Uncommon Black And White Birds In Michigan
Michigan has some rare bird species. How uncommon? They are only observed a few times a year! Here are 4 of these black and white Michigan birds.
1. Long-tailed Duck
- Scientific Name: Clangula hyemalis
- Weight Range: 500 to 1100 grams
- Approximate Length: 38 to 47 centimeters
- Wingspan: 71 to 72 centimeters
This medium-sized sea duck was previously referred to as the oldsquaw. Its belly feathers are white while the rest of its plumage undergoes intricate molting, giving this species a different color pattern in the summer and winter.
In winter, male Long-tailed Ducks have white heads, necks, and bodies with black breast and cheek patches. Females have brown crowns and bodies with a short tail. In the summer, the male’s cheek patch becomes white, and females have a dark head instead of a white one.
Long-tailed Ducks prefer the cold waters of large lakes and open oceans of the north in the high Arctic. There is a flock of them in the Great Lakes, Hudson Bay, Bering Sea, and Lake Michigan in winter.
These ducks are great divers and strong swimmers. With wings partly open and propelling feet, they forage and feed down to 30 inches of the water surface.
2. Tundra Swan
- Scientific Name: Cygnus columbianus
- Weight Range: 3,800 to 10,500 grams
- Approximate Length: 120 to 147 centimeters
- Wingspan: 168 centimeters
Tundra Swans are large black and white birds with long necks and heavy bodies. Their feathers are entirely white; their feet and legs black, and their eyes are brown.
Juvenile Tundra Swans can be distinguished by their pink bills without yellow spots and pale brown plumage with gray and white.
These waterfowls live in the Arctic tundra. Only a few of their population can be found in Michigan throughout the year, mainly during winter.

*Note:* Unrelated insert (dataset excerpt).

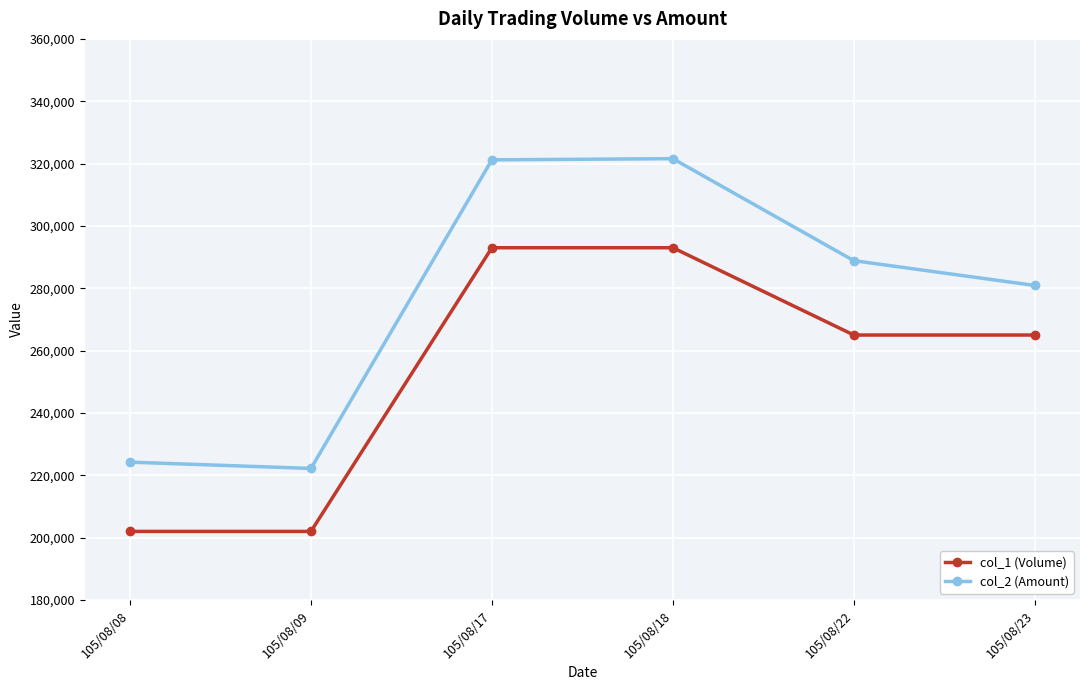

Which series has the widest spread of values?

col_2 (Amount)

Aquatic vegetation makes up most of these birds’ diet alongside corn, potatoes, and grains. They use their long necks to forage under the water’s surface and build nests near it.
3. Black-necked Stilt
- Scientific Name: Himantopus mexicanu
- Weight Range: 150 to 180 grams
- Approximate Length: 35 to 39 centimeters
- Wingspan: 71 to 75 centimeters
- These shorebirds are basically black on top and white underneath, though females will have brown plumage without the greenish tint of males at the back of the wings.

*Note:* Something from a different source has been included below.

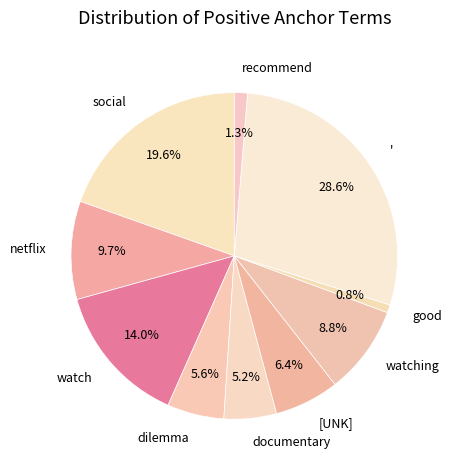

Which category has the smallest portion of the pie?

good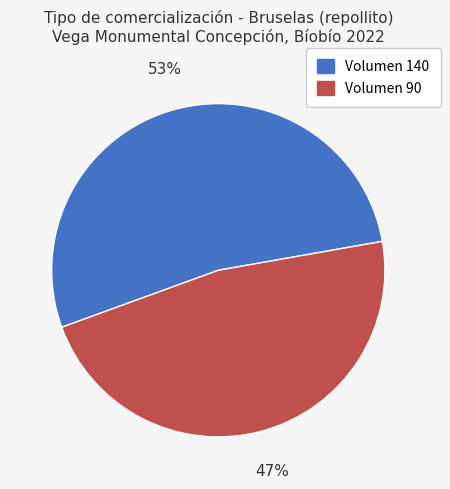

Which category has the smallest portion of the pie?

Volumen 90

The thin carnation-colored stilt legs and above-the-eye white patch make this species unique and delicate-looking.
Black-necked stilts are present throughout the year in shallow waters of open countries where marsh growth is plentiful, but they’re very rare in Michigan. You can also find them in altered habitats like flooded fields, sewage ponds, and evaporation pools.
Aquatic invertebrates are part of the Black-necked Stilts’ diet. They wade instead of swim to chase their prey and mainly look for food near water.
4. Ring-necked Duck
- Scientific Name: Aythya collaris
- Weight Range: 490 to 910 grams
- Approximate Length: 39 to 46 centimeters
- Wingspan: 62 to 63 centimeters
Ring-necked Ducks are medium-sized birds known for their unique peaked head shape and crown that gets flattened when plunging into the water.
Males are black and gray all over, with a white mark on the breast and two distinct white rings around their beaks. Females are a combination of gray-brown and rich brown plumage and are slightly smaller.
These diving ducks prefer small bodies of water but sometimes join other diving duck species on large lakes. They breed in North America and Canada and winter in southern North America.
You can see them in Michigan around October to May.
As powerful and swift flyers, Ring-necked Ducks prepare for flight by leaping up from the water, which is less strenuous than what other diving ducks do.